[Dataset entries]
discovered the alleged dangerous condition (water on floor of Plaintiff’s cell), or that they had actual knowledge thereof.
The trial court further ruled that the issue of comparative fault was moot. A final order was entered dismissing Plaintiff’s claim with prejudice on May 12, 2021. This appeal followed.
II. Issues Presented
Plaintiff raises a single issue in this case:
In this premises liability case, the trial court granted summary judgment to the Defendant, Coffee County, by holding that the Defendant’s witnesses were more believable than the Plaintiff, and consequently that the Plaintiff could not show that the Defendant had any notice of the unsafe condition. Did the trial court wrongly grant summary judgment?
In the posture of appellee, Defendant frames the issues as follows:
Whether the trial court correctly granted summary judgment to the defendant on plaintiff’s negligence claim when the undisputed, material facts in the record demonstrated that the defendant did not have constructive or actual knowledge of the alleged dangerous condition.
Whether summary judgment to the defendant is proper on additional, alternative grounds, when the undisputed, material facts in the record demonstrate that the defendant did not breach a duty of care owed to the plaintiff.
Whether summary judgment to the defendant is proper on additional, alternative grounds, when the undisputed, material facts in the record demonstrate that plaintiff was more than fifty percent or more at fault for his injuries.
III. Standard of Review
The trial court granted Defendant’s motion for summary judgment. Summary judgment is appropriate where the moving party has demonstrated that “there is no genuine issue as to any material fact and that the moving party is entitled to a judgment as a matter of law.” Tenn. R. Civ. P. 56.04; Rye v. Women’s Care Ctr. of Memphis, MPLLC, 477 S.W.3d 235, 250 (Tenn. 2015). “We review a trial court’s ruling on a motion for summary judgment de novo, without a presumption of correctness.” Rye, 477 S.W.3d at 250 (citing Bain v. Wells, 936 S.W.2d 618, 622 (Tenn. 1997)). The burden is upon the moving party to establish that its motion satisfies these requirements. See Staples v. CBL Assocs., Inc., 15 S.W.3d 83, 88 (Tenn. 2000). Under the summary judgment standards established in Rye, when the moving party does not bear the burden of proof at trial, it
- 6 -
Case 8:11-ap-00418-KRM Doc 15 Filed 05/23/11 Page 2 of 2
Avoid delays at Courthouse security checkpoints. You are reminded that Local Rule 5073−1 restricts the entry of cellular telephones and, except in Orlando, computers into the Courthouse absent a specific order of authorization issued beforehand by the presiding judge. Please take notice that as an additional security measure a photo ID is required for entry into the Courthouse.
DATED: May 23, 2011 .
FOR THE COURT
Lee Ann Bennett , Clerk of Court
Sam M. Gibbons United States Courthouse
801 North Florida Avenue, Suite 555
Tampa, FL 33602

[What to do] Will you return exactly the lines above from the one with "II. Issues Presented" down to the one with "III. Standard of Review", counting both as part of the range?

[Your response]
II. Issues Presented
Plaintiff raises a single issue in this case:
In this premises liability case, the trial court granted summary judgment to the Defendant, Coffee County, by holding that the Defendant’s witnesses were more believable than the Plaintiff, and consequently that the Plaintiff could not show that the Defendant had any notice of the unsafe condition. Did the trial court wrongly grant summary judgment?
In the posture of appellee, Defendant frames the issues as follows:
Whether the trial court correctly granted summary judgment to the defendant on plaintiff’s negligence claim when the undisputed, material facts in the record demonstrated that the defendant did not have constructive or actual knowledge of the alleged dangerous condition.
Whether summary judgment to the defendant is proper on additional, alternative grounds, when the undisputed, material facts in the record demonstrate that the defendant did not breach a duty of care owed to the plaintiff.
Whether summary judgment to the defendant is proper on additional, alternative grounds, when the undisputed, material facts in the record demonstrate that plaintiff was more than fifty percent or more at fault for his injuries.
III. Standard of Review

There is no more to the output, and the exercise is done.